= Task description =
An exact reproduction of the entries is needed. Keep all pictures out of it.

= The data =

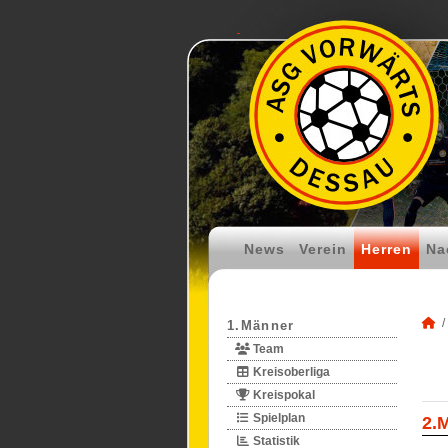
News
Verein
Herren
Na
1.Männer
Team
Kreisoberliga
Kreispokal
Spielplan
2.
Statistik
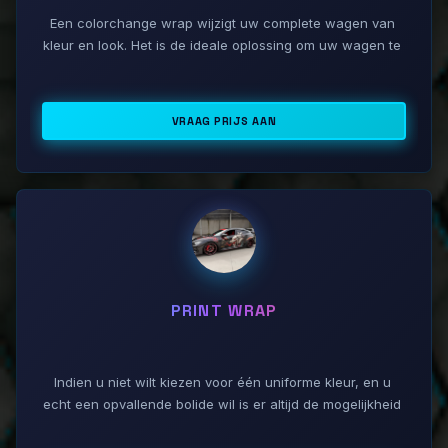
Een colorchange wrap wijzigt uw complete wagen van 
kleur en look. Het is de ideale oplossing om uw wagen te 
personaliseren en te beschermen.​

De kleuren en afwerkingen zijn vrij wel eindeloos. U kan 
VRAAG PRIJS AAN
kiezen voor een matte of glanzende afwerking, maar ook 
colorshift en sterke metalic effecten zijn mogelijk.

U kan u wagen in een gewaagde kleur laten wrappen 
zonder aan herverkoop waarde te verliezen. Tevens blijft 
de lak onder de wrap in topconditie en vormt de 
wrapping zelfs een beschermlaag.

PRINT WRAP
Een colorchange kan ook in combinatie met een accent 
wrap gekozen worden. Een witte wagen met een zwart 
dak, of zwarte raamlijsten zijn allemaal mogelijk.
Indien u niet wilt kiezen voor één uniforme kleur, en u 
echt een opvallende bolide wil is er altijd de mogelijkheid 
om te kiezen voor een printwrap.
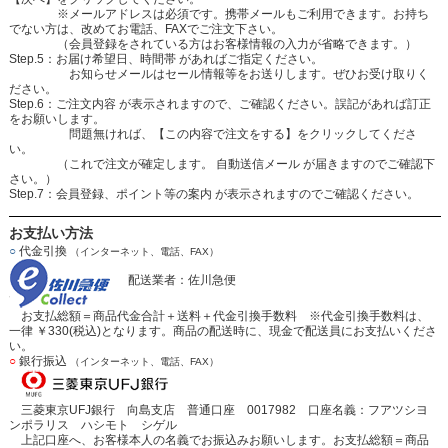
※メールアドレスは必須です。携帯メールもご利用できます。お持ち
でない方は、改めてお電話、FAXでご注文下さい。
（会員登録をされている方はお客様情報の入力が省略できます。）
Step.5：お届け希望日、時間帯 があればご指定ください。
お知らせメールはセール情報等をお送りします。ぜひお受け取りく
ださい。
Step.6：ご注文内容 が表示されますので、ご確認ください。誤記があれば訂正
をお願いします。
問題無ければ、【この内容で注文をする】をクリックしてくださ
い。
（これで注文が確定します。 自動送信メール が届きますのでご確認下
さい。）
Step.7：会員登録、ポイント等の案内 が表示されますのでご確認ください。
お支払い方法
○
代金引換
（インターネット、電話、FAX）
配送業者：佐川急便
お支払総額＝商品代金合計＋送料＋代金引換手数料 ※代金引換手数料は、
一律 ￥330(税込)となります。商品の配送時に、現金で配送員にお支払いくださ
い。
○
銀行振込
（インターネット、電話、FAX）
三菱東京UFJ銀行 向島支店 普通口座 0017982 口座名義：フアツシヨ
ンポラリス ハシモト シゲル
上記口座へ、お客様本人の名義でお振込みお願いします。お支払総額＝商品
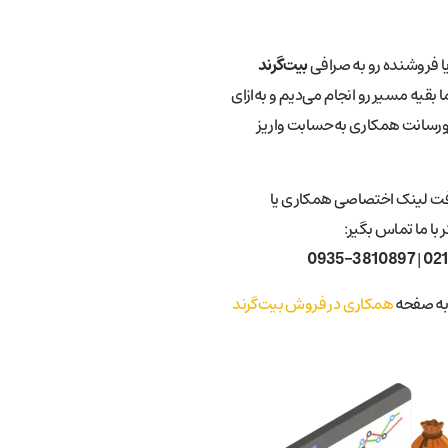
یا فروشنده رو به صرافی
بیت‌گرند
 بقیه مسیر رو انجام می‌دیم و به‌ازای
ورسانت همکاری به‌حسابت واریز
فت لینک اختصاصی همکاری یا
با ما تماس بگیر:
0935-3810897
|
02
 به صفحه
همکاری در فروش بیت‌گرند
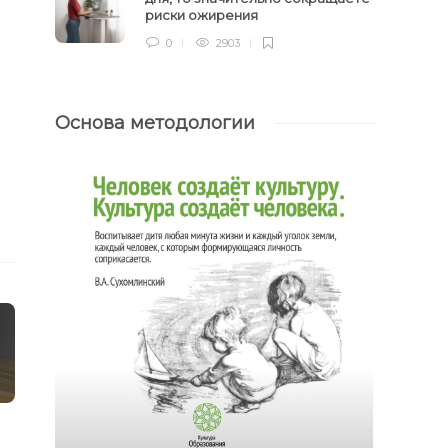
риски ожирения
0
2903
Основа методологии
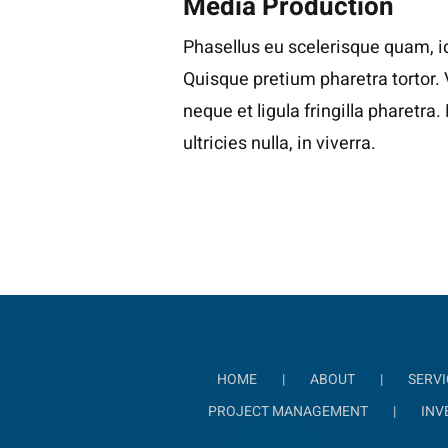
Media Production
Phasellus eu scelerisque quam, id
Quisque pretium pharetra tortor.
neque et ligula fringilla pharetra
ultricies nulla, in viverra.
HOME
ABOUT
SERVI
PROJECT MANAGEMENT
INV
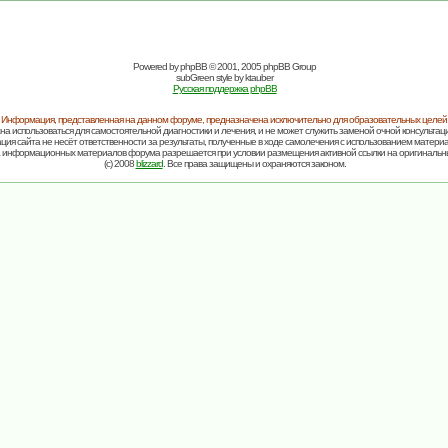
Powered by
phpBB
© 2001, 2005 phpBB Group
subGreen style by
ktauber
Русская поддержка phpBB
Информация, представленная на данном форуме, предназначена исключительно для образовательных целей
на использоваться для самостоятельной диагностики и лечения, и не может служить заменой очной консультаци
ия сайта не несёт ответственности за результаты, полученные в ходе самолечения с использованием матери
 информационных материалов форума разрешается при условии размещения активной ссылки на оригинальн
(c) 2008
blizzard
. Все права защищены и охраняются законом.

= Answer section =
News
Verein
Herren
Na
1.Männer
Team
Kreisoberliga
Kreispokal
Spielplan
2.
Statistik
Een colorchange wrap wijzigt uw complete wagen van 
kleur en look. Het is de ideale oplossing om uw wagen te 
personaliseren en te beschermen.​

De kleuren en afwerkingen zijn vrij wel eindeloos. U kan 
VRAAG PRIJS AAN
kiezen voor een matte of glanzende afwerking, maar ook 
colorshift en sterke metalic effecten zijn mogelijk.

U kan u wagen in een gewaagde kleur laten wrappen 
zonder aan herverkoop waarde te verliezen. Tevens blijft 
de lak onder de wrap in topconditie en vormt de 
wrapping zelfs een beschermlaag.

PRINT WRAP
Een colorchange kan ook in combinatie met een accent 
wrap gekozen worden. Een witte wagen met een zwart 
dak, of zwarte raamlijsten zijn allemaal mogelijk.
Indien u niet wilt kiezen voor één uniforme kleur, en u 
echt een opvallende bolide wil is er altijd de mogelijkheid 
om te kiezen voor een printwrap.
※メールアドレスは必須です。携帯メールもご利用できます。お持ち
でない方は、改めてお電話、FAXでご注文下さい。
（会員登録をされている方はお客様情報の入力が省略できます。）
Step.5：お届け希望日、時間帯 があればご指定ください。
お知らせメールはセール情報等をお送りします。ぜひお受け取りく
ださい。
Step.6：ご注文内容 が表示されますので、ご確認ください。誤記があれば訂正
をお願いします。
問題無ければ、【この内容で注文をする】をクリックしてくださ
い。
（これで注文が確定します。 自動送信メール が届きますのでご確認下
さい。）
Step.7：会員登録、ポイント等の案内 が表示されますのでご確認ください。
お支払い方法
○
代金引換
（インターネット、電話、FAX）
配送業者：佐川急便
お支払総額＝商品代金合計＋送料＋代金引換手数料 ※代金引換手数料は、
一律 ￥330(税込)となります。商品の配送時に、現金で配送員にお支払いくださ
い。
○
銀行振込
（インターネット、電話、FAX）
三菱東京UFJ銀行 向島支店 普通口座 0017982 口座名義：フアツシヨ
ンポラリス ハシモト シゲル
上記口座へ、お客様本人の名義でお振込みお願いします。お支払総額＝商品
یا فروشنده رو به صرافی
بیت‌گرند
 بقیه مسیر رو انجام می‌دیم و به‌ازای
ورسانت همکاری به‌حسابت واریز
فت لینک اختصاصی همکاری یا
با ما تماس بگیر:
0935-3810897
|
02
 به صفحه
همکاری در فروش بیت‌گرند
риски ожирения
0
2903
Основа методологии
Media Production
Phasellus eu scelerisque quam, id
Quisque pretium pharetra tortor.
neque et ligula fringilla pharetra
ultricies nulla, in viverra.
HOME
ABOUT
SERVI
PROJECT MANAGEMENT
INV
Powered by
phpBB
© 2001, 2005 phpBB Group
subGreen style by
ktauber
Русская поддержка phpBB
Информация, представленная на данном форуме, предназначена исключительно для образовательных целей
на использоваться для самостоятельной диагностики и лечения, и не может служить заменой очной консультаци
ия сайта не несёт ответственности за результаты, полученные в ходе самолечения с использованием матери
 информационных материалов форума разрешается при условии размещения активной ссылки на оригинальн
(c) 2008
blizzard
. Все права защищены и охраняются законом.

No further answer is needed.